The majority of SRs searched reference lists of the included articles, similar to previous findings [28]. It can be argued that a comprehensive search in the optimal combination of databases would render the search of reference lists redundant, which our data on overall recall rates supports. However, whether a reference is present in a database does not directly translate into it being found with a given search string. In conclusion, searching reference lists is a valid way of searching for additional references not found by database searches alone. Two of the 26 SRs used either an information specialist or a search filter developed by an information specialist. These results contradicts a prior quantitative study that reported 51% of SRs used a librarian, though only 64% of these SRs actually reported this use [5]. Although, our findings are insufficient in making recommendations, we recommend consulting an information specialist before conducting database searches due to the challenge of each database requiring different search strings.

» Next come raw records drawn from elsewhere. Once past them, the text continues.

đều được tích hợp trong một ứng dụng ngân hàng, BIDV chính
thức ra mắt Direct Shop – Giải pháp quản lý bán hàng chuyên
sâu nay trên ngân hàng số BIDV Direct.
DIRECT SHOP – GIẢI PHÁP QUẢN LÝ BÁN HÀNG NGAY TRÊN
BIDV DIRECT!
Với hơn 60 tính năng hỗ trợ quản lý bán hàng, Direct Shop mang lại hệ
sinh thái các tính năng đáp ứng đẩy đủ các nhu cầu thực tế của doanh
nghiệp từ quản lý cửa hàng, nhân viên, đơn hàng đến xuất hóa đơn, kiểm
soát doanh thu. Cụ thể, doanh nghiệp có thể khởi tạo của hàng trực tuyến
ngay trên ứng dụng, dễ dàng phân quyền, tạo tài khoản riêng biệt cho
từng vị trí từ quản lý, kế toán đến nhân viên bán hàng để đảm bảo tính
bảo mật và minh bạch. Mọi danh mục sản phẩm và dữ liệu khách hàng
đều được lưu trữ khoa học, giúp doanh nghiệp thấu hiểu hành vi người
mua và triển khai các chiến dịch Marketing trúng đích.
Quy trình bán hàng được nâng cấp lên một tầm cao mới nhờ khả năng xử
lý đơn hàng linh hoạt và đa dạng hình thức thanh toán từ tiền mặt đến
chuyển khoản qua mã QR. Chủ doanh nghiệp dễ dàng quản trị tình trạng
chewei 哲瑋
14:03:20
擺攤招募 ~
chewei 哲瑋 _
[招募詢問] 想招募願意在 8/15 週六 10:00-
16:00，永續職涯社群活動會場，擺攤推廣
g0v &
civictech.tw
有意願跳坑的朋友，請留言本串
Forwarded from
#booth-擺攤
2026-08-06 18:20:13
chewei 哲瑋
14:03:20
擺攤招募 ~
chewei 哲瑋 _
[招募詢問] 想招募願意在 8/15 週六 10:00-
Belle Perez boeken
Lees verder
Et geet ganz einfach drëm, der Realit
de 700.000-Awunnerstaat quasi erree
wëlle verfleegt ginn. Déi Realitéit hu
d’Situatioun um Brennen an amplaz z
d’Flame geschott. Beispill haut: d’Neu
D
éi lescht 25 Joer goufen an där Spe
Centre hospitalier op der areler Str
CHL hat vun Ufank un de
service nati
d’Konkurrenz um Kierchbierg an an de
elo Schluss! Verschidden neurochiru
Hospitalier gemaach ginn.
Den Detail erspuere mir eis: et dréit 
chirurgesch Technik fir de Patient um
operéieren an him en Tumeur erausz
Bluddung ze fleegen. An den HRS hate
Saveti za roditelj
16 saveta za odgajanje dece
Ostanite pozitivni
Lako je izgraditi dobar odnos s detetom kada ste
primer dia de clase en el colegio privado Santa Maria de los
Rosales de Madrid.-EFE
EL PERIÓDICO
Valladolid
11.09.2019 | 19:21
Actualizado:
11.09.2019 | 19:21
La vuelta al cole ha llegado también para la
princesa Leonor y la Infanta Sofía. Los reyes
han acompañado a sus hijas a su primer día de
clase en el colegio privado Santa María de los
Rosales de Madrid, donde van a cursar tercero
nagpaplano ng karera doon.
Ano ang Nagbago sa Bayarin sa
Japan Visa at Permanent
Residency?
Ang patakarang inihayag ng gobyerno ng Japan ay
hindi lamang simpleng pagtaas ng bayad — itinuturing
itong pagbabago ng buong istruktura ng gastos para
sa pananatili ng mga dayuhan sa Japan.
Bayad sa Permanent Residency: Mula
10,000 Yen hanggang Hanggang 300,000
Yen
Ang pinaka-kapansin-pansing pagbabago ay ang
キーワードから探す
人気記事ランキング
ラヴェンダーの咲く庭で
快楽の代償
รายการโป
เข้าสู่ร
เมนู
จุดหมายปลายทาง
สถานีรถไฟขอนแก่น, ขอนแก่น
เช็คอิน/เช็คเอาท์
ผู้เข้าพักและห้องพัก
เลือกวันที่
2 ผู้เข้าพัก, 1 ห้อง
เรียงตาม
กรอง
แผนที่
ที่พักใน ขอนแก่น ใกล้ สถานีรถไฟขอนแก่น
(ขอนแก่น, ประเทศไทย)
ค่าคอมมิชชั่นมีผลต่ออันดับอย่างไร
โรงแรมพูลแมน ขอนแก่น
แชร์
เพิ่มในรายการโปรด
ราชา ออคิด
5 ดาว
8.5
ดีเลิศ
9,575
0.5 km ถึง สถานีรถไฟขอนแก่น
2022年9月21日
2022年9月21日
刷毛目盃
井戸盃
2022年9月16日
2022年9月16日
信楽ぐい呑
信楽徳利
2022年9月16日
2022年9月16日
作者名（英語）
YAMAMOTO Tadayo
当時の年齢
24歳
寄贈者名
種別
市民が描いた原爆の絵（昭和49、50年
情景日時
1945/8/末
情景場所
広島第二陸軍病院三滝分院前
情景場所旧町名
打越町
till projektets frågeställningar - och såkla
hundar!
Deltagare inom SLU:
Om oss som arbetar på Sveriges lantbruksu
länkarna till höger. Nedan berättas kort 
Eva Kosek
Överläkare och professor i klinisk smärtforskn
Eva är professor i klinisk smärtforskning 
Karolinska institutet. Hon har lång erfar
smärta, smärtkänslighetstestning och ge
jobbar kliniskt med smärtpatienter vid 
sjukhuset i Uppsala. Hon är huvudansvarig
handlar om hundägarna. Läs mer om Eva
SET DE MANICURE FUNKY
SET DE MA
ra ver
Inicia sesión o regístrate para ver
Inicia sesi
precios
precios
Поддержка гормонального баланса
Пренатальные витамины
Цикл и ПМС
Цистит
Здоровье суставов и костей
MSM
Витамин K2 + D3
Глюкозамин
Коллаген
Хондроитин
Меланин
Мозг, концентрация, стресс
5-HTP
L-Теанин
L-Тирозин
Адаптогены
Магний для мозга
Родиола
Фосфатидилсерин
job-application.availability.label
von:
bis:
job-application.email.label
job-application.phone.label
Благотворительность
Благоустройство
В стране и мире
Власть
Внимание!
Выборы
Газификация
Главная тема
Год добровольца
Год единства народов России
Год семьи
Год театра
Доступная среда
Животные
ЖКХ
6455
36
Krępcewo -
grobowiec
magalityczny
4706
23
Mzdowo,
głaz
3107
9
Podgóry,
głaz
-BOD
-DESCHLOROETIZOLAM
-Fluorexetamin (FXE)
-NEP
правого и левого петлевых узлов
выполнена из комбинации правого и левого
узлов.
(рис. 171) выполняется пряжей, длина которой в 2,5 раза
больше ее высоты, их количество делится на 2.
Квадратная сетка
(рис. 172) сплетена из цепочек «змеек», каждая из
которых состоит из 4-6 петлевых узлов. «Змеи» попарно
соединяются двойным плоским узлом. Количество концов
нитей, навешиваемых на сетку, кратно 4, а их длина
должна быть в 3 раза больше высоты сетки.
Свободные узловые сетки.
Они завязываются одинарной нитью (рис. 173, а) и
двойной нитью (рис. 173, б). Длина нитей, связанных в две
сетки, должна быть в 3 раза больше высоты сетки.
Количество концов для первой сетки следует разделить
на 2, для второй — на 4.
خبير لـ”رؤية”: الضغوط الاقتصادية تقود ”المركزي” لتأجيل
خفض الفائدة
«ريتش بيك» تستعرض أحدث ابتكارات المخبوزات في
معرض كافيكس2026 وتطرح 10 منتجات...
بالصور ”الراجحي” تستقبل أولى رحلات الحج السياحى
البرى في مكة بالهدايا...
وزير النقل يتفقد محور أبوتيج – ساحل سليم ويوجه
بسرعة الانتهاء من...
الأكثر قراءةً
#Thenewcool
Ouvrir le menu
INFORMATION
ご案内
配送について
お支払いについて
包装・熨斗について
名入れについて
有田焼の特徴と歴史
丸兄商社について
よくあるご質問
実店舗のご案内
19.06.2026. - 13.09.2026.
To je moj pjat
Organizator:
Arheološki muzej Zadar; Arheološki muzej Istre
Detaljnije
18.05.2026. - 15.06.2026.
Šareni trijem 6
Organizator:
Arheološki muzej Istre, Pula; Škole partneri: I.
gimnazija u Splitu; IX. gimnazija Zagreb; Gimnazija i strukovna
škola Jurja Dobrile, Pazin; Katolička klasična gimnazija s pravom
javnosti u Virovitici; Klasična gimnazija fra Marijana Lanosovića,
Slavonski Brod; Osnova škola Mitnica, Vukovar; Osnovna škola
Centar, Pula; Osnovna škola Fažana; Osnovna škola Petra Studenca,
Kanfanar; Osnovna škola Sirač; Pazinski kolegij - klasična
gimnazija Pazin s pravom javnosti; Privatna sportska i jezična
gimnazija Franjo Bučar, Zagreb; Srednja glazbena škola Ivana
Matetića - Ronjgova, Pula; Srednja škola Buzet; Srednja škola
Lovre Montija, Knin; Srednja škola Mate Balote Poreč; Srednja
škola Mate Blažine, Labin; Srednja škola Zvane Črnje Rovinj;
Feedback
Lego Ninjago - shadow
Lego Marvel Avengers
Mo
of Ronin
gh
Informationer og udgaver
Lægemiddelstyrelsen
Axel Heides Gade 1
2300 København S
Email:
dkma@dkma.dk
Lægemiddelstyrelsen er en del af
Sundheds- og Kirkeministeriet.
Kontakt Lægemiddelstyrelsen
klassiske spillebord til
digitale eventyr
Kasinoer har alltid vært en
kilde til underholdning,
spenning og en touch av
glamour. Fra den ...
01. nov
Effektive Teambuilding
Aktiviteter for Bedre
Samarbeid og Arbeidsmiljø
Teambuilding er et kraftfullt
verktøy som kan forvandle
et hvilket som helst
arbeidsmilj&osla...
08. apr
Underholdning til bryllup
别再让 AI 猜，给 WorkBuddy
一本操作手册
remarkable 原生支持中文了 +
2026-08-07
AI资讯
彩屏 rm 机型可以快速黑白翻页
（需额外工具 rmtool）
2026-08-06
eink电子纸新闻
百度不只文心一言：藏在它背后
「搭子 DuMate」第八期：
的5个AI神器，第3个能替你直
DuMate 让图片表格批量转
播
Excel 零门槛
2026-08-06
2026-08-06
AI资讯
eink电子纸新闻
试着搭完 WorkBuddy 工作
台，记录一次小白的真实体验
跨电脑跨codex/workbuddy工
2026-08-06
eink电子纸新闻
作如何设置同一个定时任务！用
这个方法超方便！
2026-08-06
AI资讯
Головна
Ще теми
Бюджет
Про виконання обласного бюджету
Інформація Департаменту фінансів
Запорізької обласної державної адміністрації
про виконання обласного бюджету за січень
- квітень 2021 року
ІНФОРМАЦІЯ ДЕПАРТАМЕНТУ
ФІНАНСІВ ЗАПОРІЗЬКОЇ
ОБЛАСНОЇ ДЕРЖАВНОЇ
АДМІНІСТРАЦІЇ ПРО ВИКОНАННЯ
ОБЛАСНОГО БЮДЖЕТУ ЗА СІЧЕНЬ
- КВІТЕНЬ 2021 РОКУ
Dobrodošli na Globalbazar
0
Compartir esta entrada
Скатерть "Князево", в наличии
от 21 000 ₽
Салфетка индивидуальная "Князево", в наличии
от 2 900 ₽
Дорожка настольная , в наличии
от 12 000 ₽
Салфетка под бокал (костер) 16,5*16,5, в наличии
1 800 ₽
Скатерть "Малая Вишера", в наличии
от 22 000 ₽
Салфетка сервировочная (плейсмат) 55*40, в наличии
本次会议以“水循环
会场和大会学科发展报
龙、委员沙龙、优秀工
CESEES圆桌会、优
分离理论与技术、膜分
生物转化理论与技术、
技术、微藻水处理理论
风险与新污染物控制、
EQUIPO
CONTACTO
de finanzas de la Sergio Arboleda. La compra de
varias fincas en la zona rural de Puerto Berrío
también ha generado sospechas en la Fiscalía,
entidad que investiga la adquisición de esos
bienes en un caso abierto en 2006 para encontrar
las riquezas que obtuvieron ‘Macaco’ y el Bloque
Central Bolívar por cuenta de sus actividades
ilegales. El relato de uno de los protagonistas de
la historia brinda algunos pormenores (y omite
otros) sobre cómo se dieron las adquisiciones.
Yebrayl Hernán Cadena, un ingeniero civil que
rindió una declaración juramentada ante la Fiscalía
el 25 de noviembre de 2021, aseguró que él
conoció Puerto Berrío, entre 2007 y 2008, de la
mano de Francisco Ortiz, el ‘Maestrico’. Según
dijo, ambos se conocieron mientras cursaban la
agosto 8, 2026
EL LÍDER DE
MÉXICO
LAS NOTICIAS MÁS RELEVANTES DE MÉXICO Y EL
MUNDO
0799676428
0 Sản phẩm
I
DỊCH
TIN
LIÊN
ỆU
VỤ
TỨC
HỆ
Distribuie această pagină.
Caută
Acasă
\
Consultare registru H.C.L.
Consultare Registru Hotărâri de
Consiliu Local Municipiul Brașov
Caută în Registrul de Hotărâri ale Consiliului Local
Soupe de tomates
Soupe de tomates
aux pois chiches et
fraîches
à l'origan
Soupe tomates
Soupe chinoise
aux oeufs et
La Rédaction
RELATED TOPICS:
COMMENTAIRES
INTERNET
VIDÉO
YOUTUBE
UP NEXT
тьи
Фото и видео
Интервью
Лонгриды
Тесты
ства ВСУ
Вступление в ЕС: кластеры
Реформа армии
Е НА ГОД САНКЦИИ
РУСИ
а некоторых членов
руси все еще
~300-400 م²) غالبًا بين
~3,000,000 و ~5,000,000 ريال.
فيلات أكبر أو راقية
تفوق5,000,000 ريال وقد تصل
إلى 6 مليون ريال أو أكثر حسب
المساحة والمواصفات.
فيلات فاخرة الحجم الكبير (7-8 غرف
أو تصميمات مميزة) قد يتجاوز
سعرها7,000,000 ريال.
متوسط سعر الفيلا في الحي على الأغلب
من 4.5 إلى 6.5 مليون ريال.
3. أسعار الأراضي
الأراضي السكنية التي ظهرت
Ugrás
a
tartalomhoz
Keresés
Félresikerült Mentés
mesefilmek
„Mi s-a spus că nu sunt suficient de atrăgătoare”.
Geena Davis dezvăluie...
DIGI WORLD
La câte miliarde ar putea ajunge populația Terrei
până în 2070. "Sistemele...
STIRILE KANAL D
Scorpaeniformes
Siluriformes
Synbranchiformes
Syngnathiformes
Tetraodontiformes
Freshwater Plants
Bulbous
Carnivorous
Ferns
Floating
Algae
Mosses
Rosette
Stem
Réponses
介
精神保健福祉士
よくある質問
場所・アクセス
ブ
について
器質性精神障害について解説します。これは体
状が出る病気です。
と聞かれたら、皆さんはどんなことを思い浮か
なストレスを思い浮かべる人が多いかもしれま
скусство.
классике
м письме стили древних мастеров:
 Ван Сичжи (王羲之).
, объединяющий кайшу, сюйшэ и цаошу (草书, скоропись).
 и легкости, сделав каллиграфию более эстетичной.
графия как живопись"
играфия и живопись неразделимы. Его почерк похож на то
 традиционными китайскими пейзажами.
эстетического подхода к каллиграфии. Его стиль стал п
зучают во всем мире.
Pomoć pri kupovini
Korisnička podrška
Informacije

MEDLINE and PubMed were treated as one database due to the major overlap of references to avoid misleading results. However, it might be relevant to treat them as independent databases when conducting academic literature searches. PubMed includes all MEDLINE references as well as up-to-date citations, books and book chapters, and references from journals not indexed in MEDLINE, such as PMC journals [14, 29]. The larger quantity of content in PubMed compared to MEDLINE (91% of PubMed content is indexed in MEDLINE [21],) might contribute to more relevant references when conducting a SR. On the other hand, PMC literature has been criticized for potentially reducing the quality of PubMed, due to its informal reevaluation process (prior to 2017), though most manuscripts in PMC are also published in MEDLINE indexed journals [21]. For these reasons, we recommend the use of PubMed over MEDLINE.

Limitations

This study has several limitations. Firstly, the SRs included in this study were found through the database PubMed. Other databases were not searched for SRs of qualitative research regarding diabetes mellitus. Secondly, the search string solely used MeSH terms, and because of this, may not have recovered all qualitative SRs of diabetes mellitus in the PubMed database contributing to selection bias. However, as this is an exploratory study and not a SR or meta-analysis, a sample of collectable data was assessed to be sufficient. Thirdly, since we only investigated the topic of SRs of qualitative research regarding diabetes mellitus, our results may not apply to other diseases or topic of research. Fourthly, not all databases were investigates in this study such as SSCI and British Nursing Index, which were the sixth and eighth most frequently searched databases. It is possible that combinations including these databases may have resulted in different conclusions. Fifthly, whether a reference is present in a database does not directly translate into whether it would have been found using a given search string. Therefore, our results may not be directly transferable to the search of references when conducting a SR. Sixthly, the recall rates in this study were derived from the references included in the SRs and not from the actual number of references available and relevant for the same SRs at their time of inclusion. There were likely relevant references on qualitative research on diabetes mellitus not included in the SRs. These references, if included in our study, might alter the results and recommendations for database selection.

Conclusions

We found that the combinations of MEDLINE/PubMed and CINAHL (96.4%) and MEDLINE/PubMed, CINAHL, and Embase (98.8%) yielded the highest overall recall rates (when Google Scholar was excluded from the analyses) of references included in SRs of qualitative research regarding diabetes mellitus. Other combinations of databases did, however, yield corresponding recall rates and are expected to perform comparably. Google Scholar can be a useful supplement to traditional scientific databases to ensure an optimal and comprehensive retrieval of relevant references, both academic and grey literature. Further research on the subject should try to establish whether our findings within the field of diabetes mellitus are similar to other disease areas within qualitative research.